How to improve your demand generation

Having a focused and effective demand generation strategy can maximize limited resources and keep your sales pipeline full of high-quality leads. However, maintaining discipline can be difficult when you’re launching a venture or a new brand as you often have to generate interest and engagement with little or no existing base. And with limited resources, it is critical that no effort is wasted and that all growth marketing activity generates positive returns. Here are three important areas that will help you maintain focus and optimize your results.

Customer Personas

All good marketing puts the customer at the centre of the conversation. And fleshing out a comprehensive description of your customer is a great way to ensure a rich understanding that can motivate action. Remember to describe the person or buyer, not their company, recognizing that you are seeking to connect with an individual.  Here are the three questions that need to be answered in your description:

  • What are their goals?
  • What are their challenges?
  • How can you help them?

It’s possible that you already have assumptions about your target customer based on previous research or historic results.

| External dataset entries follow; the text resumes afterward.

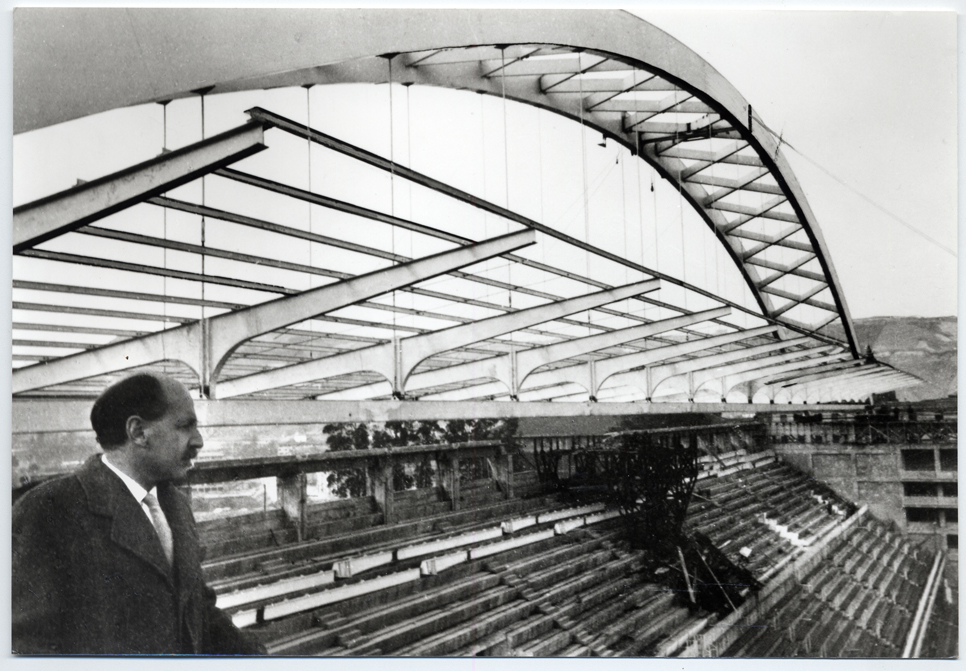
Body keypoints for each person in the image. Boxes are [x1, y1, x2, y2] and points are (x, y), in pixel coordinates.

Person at [12, 372, 266, 655]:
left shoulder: (176, 506)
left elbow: (197, 611)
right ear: (138, 432)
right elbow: (29, 645)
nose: (198, 441)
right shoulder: (50, 510)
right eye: (185, 426)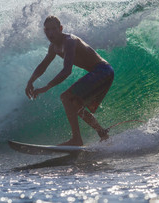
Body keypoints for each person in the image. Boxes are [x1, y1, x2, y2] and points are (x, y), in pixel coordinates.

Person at [25, 16, 114, 146]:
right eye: (47, 30)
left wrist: (46, 87)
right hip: (100, 73)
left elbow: (67, 70)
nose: (50, 33)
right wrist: (30, 82)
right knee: (75, 103)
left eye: (54, 29)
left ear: (60, 28)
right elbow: (44, 65)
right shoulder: (53, 47)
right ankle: (102, 134)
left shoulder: (69, 41)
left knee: (66, 97)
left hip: (103, 71)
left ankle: (76, 139)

Now is a good time to question those assumptions! The first half of 2020 has dramatically forced change upon so many, and we are all working on new goals and facing unique challenges. The same applies when entering a new market. Take the time now to ensure you truly understand the motivations of your customer so you can clearly demonstrate how your product will help.

Product Positioning

Now is also a good time to review your product or brand positioning statement. There are several formats and templates that work just fine, as long as the statement meets a few critical criteria.

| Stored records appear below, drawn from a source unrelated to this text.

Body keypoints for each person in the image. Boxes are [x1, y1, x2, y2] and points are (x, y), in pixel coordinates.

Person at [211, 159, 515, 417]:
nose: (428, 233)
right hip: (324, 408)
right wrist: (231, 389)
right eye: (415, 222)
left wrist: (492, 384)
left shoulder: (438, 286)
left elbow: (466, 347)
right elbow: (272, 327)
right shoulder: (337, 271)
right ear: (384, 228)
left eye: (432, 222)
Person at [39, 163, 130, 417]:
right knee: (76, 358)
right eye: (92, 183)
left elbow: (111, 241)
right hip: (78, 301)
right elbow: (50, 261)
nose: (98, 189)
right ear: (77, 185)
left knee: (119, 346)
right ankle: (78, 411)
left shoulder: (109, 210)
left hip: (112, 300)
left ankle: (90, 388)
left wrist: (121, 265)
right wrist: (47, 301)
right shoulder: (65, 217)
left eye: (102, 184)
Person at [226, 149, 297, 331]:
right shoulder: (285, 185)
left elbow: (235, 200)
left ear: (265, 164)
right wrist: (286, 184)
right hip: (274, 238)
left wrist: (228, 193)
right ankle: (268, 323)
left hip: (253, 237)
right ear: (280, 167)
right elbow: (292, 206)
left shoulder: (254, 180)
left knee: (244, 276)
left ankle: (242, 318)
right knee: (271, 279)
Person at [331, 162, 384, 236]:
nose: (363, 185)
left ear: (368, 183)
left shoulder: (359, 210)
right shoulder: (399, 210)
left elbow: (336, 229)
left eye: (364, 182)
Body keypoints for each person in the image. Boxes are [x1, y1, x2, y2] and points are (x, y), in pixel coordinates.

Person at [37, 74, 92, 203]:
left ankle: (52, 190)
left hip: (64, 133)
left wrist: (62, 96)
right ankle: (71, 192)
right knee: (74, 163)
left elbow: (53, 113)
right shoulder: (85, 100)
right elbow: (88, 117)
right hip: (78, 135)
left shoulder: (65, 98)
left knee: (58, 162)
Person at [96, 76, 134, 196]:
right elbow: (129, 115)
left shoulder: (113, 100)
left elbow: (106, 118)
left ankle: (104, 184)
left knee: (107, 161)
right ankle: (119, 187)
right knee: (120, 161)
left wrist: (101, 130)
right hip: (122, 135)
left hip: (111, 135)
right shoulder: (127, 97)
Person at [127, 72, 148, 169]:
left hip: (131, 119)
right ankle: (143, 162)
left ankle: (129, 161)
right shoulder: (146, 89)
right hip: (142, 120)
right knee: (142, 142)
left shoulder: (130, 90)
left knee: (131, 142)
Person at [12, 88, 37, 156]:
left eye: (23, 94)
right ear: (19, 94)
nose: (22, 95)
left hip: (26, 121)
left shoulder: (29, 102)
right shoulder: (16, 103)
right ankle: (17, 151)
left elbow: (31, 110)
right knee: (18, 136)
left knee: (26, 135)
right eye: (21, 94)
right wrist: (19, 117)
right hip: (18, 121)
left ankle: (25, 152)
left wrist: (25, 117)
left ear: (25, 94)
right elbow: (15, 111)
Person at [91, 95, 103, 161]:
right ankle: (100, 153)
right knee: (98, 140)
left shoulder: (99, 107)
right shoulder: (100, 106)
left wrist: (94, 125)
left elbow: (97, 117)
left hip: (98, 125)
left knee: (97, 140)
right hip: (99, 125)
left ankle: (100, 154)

  • Does it accurately reflect your new target?
  • Is it clear which category you are competing in?
  • Does the point of difference set you apart?
  • Is the end benefit truly a benefit?

Internal discussions understandably tend to focus on product features. Founders, entrepreneurs and employees are absorbed in working out features so the business objective can be realized. But when the conversation shifts to generating demand with new customers—customers who are likely unfamiliar with you—the focus needs to be on the benefits your product will deliver.

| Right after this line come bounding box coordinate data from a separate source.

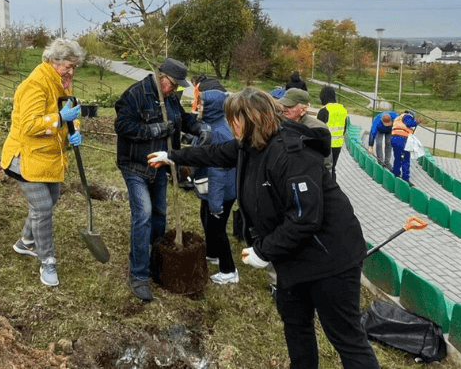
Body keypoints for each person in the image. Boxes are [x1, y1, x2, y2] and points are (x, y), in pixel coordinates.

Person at [148, 88, 380, 369]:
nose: (230, 125)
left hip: (330, 257)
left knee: (345, 336)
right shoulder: (251, 144)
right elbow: (218, 153)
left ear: (251, 119)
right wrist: (173, 156)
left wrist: (263, 250)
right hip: (293, 257)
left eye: (234, 119)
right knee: (295, 323)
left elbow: (304, 217)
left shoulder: (292, 154)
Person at [114, 57, 202, 301]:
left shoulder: (170, 97)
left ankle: (156, 262)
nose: (175, 89)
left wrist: (199, 127)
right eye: (172, 84)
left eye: (176, 86)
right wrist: (154, 130)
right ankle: (139, 275)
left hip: (161, 165)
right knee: (143, 215)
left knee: (159, 214)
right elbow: (122, 126)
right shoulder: (135, 94)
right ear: (161, 77)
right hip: (135, 164)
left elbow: (181, 119)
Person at [0, 38, 85, 287]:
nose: (71, 71)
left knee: (50, 200)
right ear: (53, 61)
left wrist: (74, 128)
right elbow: (29, 126)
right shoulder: (35, 85)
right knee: (43, 208)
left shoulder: (62, 83)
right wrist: (59, 118)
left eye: (74, 66)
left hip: (48, 157)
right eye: (69, 65)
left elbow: (71, 112)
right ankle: (47, 260)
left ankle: (25, 242)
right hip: (24, 157)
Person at [190, 79, 237, 284]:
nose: (198, 107)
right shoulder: (210, 125)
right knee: (206, 219)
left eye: (202, 104)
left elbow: (218, 172)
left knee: (217, 227)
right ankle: (212, 253)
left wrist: (216, 204)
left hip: (221, 190)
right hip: (211, 189)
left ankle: (229, 270)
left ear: (213, 107)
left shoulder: (219, 132)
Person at [316, 87, 348, 169]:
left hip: (326, 145)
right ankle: (333, 181)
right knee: (333, 168)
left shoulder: (324, 110)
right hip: (338, 144)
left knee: (324, 169)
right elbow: (345, 127)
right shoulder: (343, 109)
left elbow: (318, 129)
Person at [389, 110, 419, 187]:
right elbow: (409, 123)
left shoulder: (398, 118)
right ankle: (405, 179)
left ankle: (395, 174)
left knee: (397, 158)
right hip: (401, 140)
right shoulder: (407, 116)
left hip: (394, 138)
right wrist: (416, 122)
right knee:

When you present your product in terms of the benefits it provides, you more quickly gain awareness and interest because you’re tapping into the customer’s motivation. The quality of leads improves as well. New prospects aren’t interested in products; they are interested in solutions.

Marketing Plan

Having a documented marketing plan is essential because it helps you set goals and maintain focus. A plan can be shared across the organization to ensure alignment and can be updated when changes are required. With this in mind, a marketing plan should include these essential details.

  • Objectives – These are clear, measurable, attributable targets that marketing is seeking to deliver. These should roll up to the overall business targets and be specific or linked to the marketing campaigns.
  • Timeline/Calendar – Sharing key launch dates, in-market duration and development requirements is critical to ensuring interdepartmental support, as well as identifying any potential calendar conflict before it becomes an issue.
  • Resource Allocation – In addition to capturing budgeted dollars, it’s important to identify requirements and dependencies. This will allow you to project and track ROI, and prioritize efforts.

You should be tracking a number of different metrics throughout the sales cycle, with responsibility and action being designated appropriately. For your demand generation plan, the most fundamental data point is attribution.

Each new prospect entering the sales cycle should be attributable to a campaign so the impact of those activities can be measured. Overall volume is the starting point and can be captured or tracked digitally, but also done manually, if required. When possible, conversion and revenue measures should be added for further context.

With a strong understanding of your customer and their needs, a clear articulation of how your product delivers a required benefit and a coordinated plan to generate demand, you will have a solid strategic foundation. The disciplined tactical decision making flowing from this strategy will ensure focus and effectiveness in all efforts, maximizing resources and optimizing revenue.